Based on recommendations on optimal management of KDTs, for an evaluation of KDT tolerability and above all of efficacy, we suggest it should be continued for at least 6 months.

From a nutritional point of view, pre-diet evaluation and counseling, as well as dietary supplementation and monitoring evaluations, should be planned according to the recommendations of the International Ketogenic Diet Study Group [10]. According to the clinical practice currently in use at our center, we suggest laboratory assessment (fully detailed in Table 1) should be performed at baseline and after one, three, and six months from KDT implementation. In patients who prolong KDTs beyond the sixth month period, laboratory assessments should be performed at least twice a year thereafter.
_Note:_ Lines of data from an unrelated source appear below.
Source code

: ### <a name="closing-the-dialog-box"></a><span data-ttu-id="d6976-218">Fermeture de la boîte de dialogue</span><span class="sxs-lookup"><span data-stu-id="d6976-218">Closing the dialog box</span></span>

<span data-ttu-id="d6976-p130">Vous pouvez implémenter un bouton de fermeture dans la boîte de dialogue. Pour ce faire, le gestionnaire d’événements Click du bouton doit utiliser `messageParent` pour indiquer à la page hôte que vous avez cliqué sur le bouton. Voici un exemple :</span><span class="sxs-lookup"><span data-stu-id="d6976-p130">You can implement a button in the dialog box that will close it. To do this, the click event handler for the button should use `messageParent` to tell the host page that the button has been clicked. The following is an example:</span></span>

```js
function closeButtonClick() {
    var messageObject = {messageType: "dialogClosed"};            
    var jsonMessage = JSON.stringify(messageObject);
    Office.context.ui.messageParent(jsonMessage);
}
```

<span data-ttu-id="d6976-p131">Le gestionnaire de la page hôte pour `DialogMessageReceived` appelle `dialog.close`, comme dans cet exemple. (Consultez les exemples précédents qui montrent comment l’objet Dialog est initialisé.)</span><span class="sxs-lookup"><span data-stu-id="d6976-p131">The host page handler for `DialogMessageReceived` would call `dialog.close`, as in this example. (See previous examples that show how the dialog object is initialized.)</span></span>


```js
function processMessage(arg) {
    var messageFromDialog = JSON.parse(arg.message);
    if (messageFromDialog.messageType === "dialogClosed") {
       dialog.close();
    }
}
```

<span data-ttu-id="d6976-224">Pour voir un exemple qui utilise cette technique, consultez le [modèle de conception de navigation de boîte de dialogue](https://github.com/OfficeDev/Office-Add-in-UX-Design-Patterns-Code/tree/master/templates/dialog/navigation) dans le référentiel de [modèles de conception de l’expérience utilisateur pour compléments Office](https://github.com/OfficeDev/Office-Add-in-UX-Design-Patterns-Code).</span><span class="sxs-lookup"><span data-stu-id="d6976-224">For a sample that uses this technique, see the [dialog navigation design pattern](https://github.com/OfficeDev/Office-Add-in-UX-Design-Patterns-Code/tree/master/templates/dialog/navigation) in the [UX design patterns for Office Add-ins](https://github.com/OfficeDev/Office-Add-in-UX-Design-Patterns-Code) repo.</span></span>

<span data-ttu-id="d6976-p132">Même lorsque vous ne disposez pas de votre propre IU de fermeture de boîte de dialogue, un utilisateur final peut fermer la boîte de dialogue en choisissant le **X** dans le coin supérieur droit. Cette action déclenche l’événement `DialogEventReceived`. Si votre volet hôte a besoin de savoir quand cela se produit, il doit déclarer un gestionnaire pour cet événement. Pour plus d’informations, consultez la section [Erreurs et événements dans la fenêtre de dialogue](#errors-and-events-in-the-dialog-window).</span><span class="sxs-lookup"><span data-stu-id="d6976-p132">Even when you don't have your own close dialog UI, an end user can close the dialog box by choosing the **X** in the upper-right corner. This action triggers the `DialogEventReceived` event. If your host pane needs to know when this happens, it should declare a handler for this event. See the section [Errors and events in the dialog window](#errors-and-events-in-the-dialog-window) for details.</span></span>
Table 1. Laboratory assessment currently in use in our center for patients under KDTs.
Laboratory Assessment
Capillary Ketonemia *
Complete blood count with platelets
Serum Electrolytes
Sodium
Potassium
Chlorine
Calcium
Phosphorus
Magnesium
Zinc
Selenium
Serum Metabolic parameters
Blood glucose
Triacylglycerols **
Total cholesterol **
Low-density lipoprotein cholesterol **
High-density lipoprotein cholesterol **
Total lipids **
Uric acid ***
Serum parameters of nutritional status
Total protein concentration
Prealbumin
Albumin
Serum Liver and Kidney profile
AST
ALT
Blood urea nitrogen
Creatinine
Total bilirubin
Gamma-GT
Pseudocholinesterase
Serum Vitamins
Folic Acid
Vitamin B12
25-hydroxyvitamin D
Serum hormonal profile
Insulin ****
IGF1 ***
Growth hormone ****
Serum Iron profile
Iron
Ferritin
Transferrin
* Home monitoring should be performed twice a day during the KDTs induction phase; subsequent monitoring will be provided during follow-up at referral center. ** Dyslipidemia might be a common adverse effect; however, it mitigates in a short time by KDT adjustments and providing nutritional integration. *** Transient hyperuricemia might be an early transient adverse effect. **** Growth retardation may occur in a minority of children treated with KDTs.

We suggest that autism core symptoms evaluation should be performed through standardized instruments and caregivers’ self-report questionnaires.
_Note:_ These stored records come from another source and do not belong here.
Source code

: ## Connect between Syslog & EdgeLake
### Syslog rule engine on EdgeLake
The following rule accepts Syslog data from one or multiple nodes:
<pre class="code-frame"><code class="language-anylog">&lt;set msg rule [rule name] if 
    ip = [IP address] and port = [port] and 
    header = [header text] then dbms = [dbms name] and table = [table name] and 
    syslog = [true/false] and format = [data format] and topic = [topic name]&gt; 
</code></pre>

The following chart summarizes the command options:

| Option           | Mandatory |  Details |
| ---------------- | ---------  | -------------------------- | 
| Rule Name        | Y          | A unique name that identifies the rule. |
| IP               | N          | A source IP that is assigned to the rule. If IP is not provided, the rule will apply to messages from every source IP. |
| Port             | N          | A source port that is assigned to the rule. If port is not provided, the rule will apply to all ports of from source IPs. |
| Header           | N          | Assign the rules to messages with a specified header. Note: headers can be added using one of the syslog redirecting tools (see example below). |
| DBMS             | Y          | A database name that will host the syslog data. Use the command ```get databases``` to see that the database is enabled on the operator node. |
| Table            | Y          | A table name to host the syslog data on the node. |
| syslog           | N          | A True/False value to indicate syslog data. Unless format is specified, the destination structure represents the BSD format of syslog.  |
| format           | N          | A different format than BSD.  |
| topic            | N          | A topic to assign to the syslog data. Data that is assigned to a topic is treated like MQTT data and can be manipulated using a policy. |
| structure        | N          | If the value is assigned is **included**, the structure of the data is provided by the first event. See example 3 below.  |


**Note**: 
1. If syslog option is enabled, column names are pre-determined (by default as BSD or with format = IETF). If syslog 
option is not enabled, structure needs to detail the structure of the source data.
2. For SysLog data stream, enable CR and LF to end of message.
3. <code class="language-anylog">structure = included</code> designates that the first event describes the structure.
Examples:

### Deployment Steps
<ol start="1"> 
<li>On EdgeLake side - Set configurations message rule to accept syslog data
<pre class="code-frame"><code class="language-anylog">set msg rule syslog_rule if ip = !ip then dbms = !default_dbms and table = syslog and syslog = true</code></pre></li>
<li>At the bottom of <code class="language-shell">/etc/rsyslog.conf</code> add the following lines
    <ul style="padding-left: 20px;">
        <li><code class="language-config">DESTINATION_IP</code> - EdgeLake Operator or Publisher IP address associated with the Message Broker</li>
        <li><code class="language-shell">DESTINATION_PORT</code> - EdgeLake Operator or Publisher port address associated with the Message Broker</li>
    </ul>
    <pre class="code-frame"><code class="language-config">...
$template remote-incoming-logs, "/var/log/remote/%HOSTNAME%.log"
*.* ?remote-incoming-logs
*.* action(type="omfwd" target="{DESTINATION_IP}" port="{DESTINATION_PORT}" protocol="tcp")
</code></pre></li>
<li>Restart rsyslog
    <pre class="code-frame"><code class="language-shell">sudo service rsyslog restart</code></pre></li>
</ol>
CARS-2 is a widely employed and validated tool for assessing ASD symptom burden [29][30]. Based on our review, we believe CARS-2 could be an effective quick, and nimble instrument to monitor changes in AD core symptoms over time. We suggest it could be administered, by an independent, trained rater, before KDT administration and every three months thereafter.

Moreover, Vineland adaptive behavior scale II (VABS II) [30] and parent-rated adaptive behavior assessment system II (ABAS II) questionnaire [30][34] could be feasible, reliable, and accurate measures to quantify meaningful changes in response to treatment [29] and should be administered, in our opinion, by an independent, trained rater, before KD administration, after the review of the treatment at 6 months and then once a year.

Since KDTs are extremely demanding in terms of time and caregivers’ efforts, the patient’s quality of life and family stress related to the diet are essential aspects to monitor. We suggest ad hoc self-administered questionnaires such as Pediatric Quality of Life 4.0 (PedsQoL 4.0) [35][36] and Pediatric Quality of Life Inventory (PedsQL) Family Impact Module [37].

Abbreviations: CARS-2, childhood autism rating scale-2; ABAS-II, adaptive behavior assessment system II; PedsQL 4.0, Pediatric Quality of Life Inventory Version 4.0; KDTs, ketogenic diet therapies; ASD, autism spectrum disorder; KD, ketogenic diet; BMD, bone mineral density.